Telecom service provider Bharti Airtel has increased its stake in Wireless Business Services (WBSPL), a company founded by US chipmaker Qualcomm, to 93.45 percent at an estimated cost of about Rs 875 crore.
FINAL UPDATE: Airtel on Friday said it increased its stake in Wireless Business Services Private Limited to 100 percent. This means, Qualcomm has exited from this venture and Wireless Business Services Private Limited will be a wholly-owned subsidiary of Bharti Airtel.
PTI on Thursday reported that Bharti Airtel holds 93.45 percent and Qualcomm Asia Pacific holds 6.55 percent equity in WBSPL that holds BWA spectrum in four areas — New Delhi, Mumbai, Haryana and Kerala.
Airtel, which will be competing with Reliance Jio Infocomm, a subsidiary of Reliance Industries (RIL) has the similar spectrum in Punjab, Maharashtra, Kolkata and Karnataka. Reliance Jio is in the process of rolling out 4G in select parts of India.
Qualcomm invested in BWA spectrum in these 4 circles to promote 4G in India and later to find a suitable partner.
In 2010, several telecom operators were expecting that the BWA spectrum would be utilized to launch WiMax – supported by chip major Intel and a rival of Qualcomm – in the Indian telecom industry and take broadband to the next level.
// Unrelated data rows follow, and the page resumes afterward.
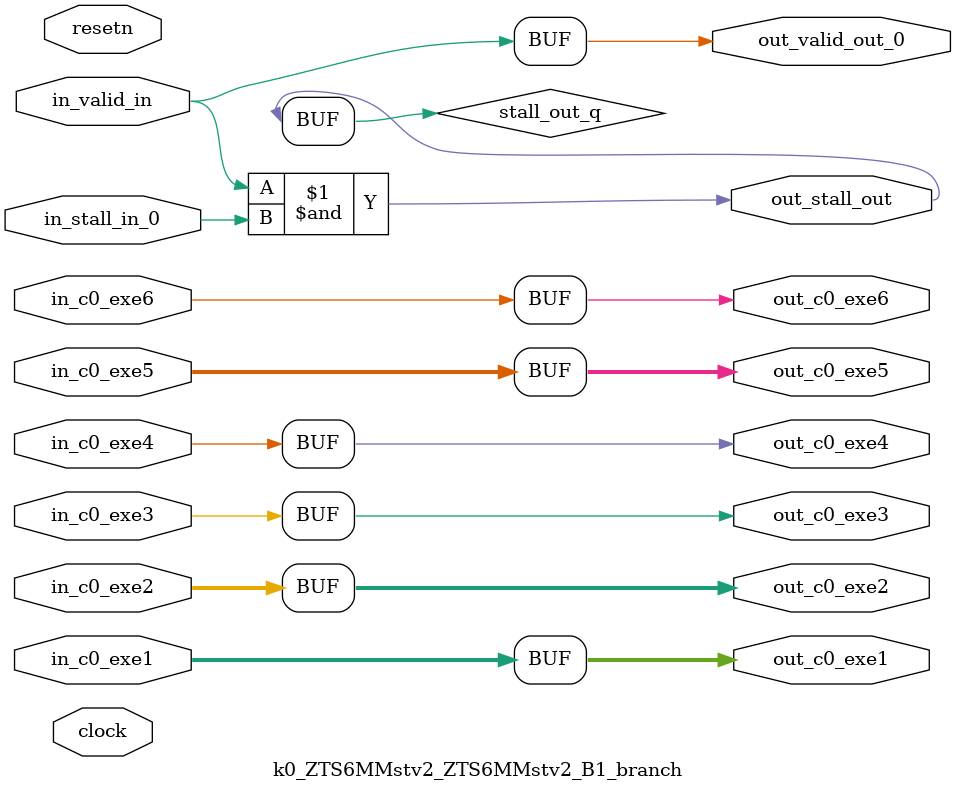
<source format=sv>



(* altera_attribute = "-name AUTO_SHIFT_REGISTER_RECOGNITION OFF; -name MESSAGE_DISABLE 10036; -name MESSAGE_DISABLE 10037; -name MESSAGE_DISABLE 14130; -name MESSAGE_DISABLE 14320; -name MESSAGE_DISABLE 15400; -name MESSAGE_DISABLE 14130; -name MESSAGE_DISABLE 10036; -name MESSAGE_DISABLE 12020; -name MESSAGE_DISABLE 12030; -name MESSAGE_DISABLE 12010; -name MESSAGE_DISABLE 12110; -name MESSAGE_DISABLE 14320; -name MESSAGE_DISABLE 13410; -name MESSAGE_DISABLE 113007; -name MESSAGE_DISABLE 10958" *)
module k0_ZTS6MMstv2_ZTS6MMstv2_B1_branch (
    input wire [63:0] in_c0_exe1,
    input wire [63:0] in_c0_exe2,
    input wire [0:0] in_c0_exe3,
    input wire [0:0] in_c0_exe4,
    input wire [63:0] in_c0_exe5,
    input wire [0:0] in_c0_exe6,
    input wire [0:0] in_stall_in_0,
    input wire [0:0] in_valid_in,
    output wire [63:0] out_c0_exe1,
    output wire [63:0] out_c0_exe2,
    output wire [0:0] out_c0_exe3,
    output wire [0:0] out_c0_exe4,
    output wire [63:0] out_c0_exe5,
    output wire [0:0] out_c0_exe6,
    output wire [0:0] out_stall_out,
    output wire [0:0] out_valid_out_0,
    input wire clock,
    input wire resetn
    );

    wire [0:0] stall_out_q;


    // out_c0_exe1(GPOUT,10)
    assign out_c0_exe1 = in_c0_exe1;

    // out_c0_exe2(GPOUT,11)
    assign out_c0_exe2 = in_c0_exe2;

    // out_c0_exe3(GPOUT,12)
    assign out_c0_exe3 = in_c0_exe3;

    // out_c0_exe4(GPOUT,13)
    assign out_c0_exe4 = in_c0_exe4;

    // out_c0_exe5(GPOUT,14)
    assign out_c0_exe5 = in_c0_exe5;

    // out_c0_exe6(GPOUT,15)
    assign out_c0_exe6 = in_c0_exe6;

    // stall_out(LOGICAL,18)
    assign stall_out_q = in_valid_in & in_stall_in_0;

    // out_stall_out(GPOUT,16)
    assign out_stall_out = stall_out_q;

    // out_valid_out_0(GPOUT,17)
    assign out_valid_out_0 = in_valid_in;

endmodule

</source>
But WiMax failed to take off across the world as 4G LTE started offering high speed broadband to customers — in trials. Indian telecom operators, which were planning to utilize WiMax, backed out and focused other technologies.
Reliance Jio Infocomm, which is the pan India 4G licensee, did not launch 4G in the last three years due to lack of a strong business case in India.
Recent media reports suggest that Airtel will be launching 4G services in New Delhi using TD-LTE technology. Chinese telecom equipment vendor Huawei will be the supplier in Delhi.
In July this year, Bharti Airtel acquired a majority stake in WBSPL by increasing its stake to 51 percent from 49 percent.
The company had acquired a 49 percent stake in WBSPL in May 2012 for $165 million. At that price, the additional stake purchase would have cost Airtel an estimated $143 million, or Rs 875 crore at today’s closing exchange rate, PTI reported.
Airtel has launched 4G services in Bangalore, Pune, Kolkata, Chandigarh, Mohali and Panchkula. But 4G uptake is slow due to lack of quality coverage, speed, availability of LTE handsets.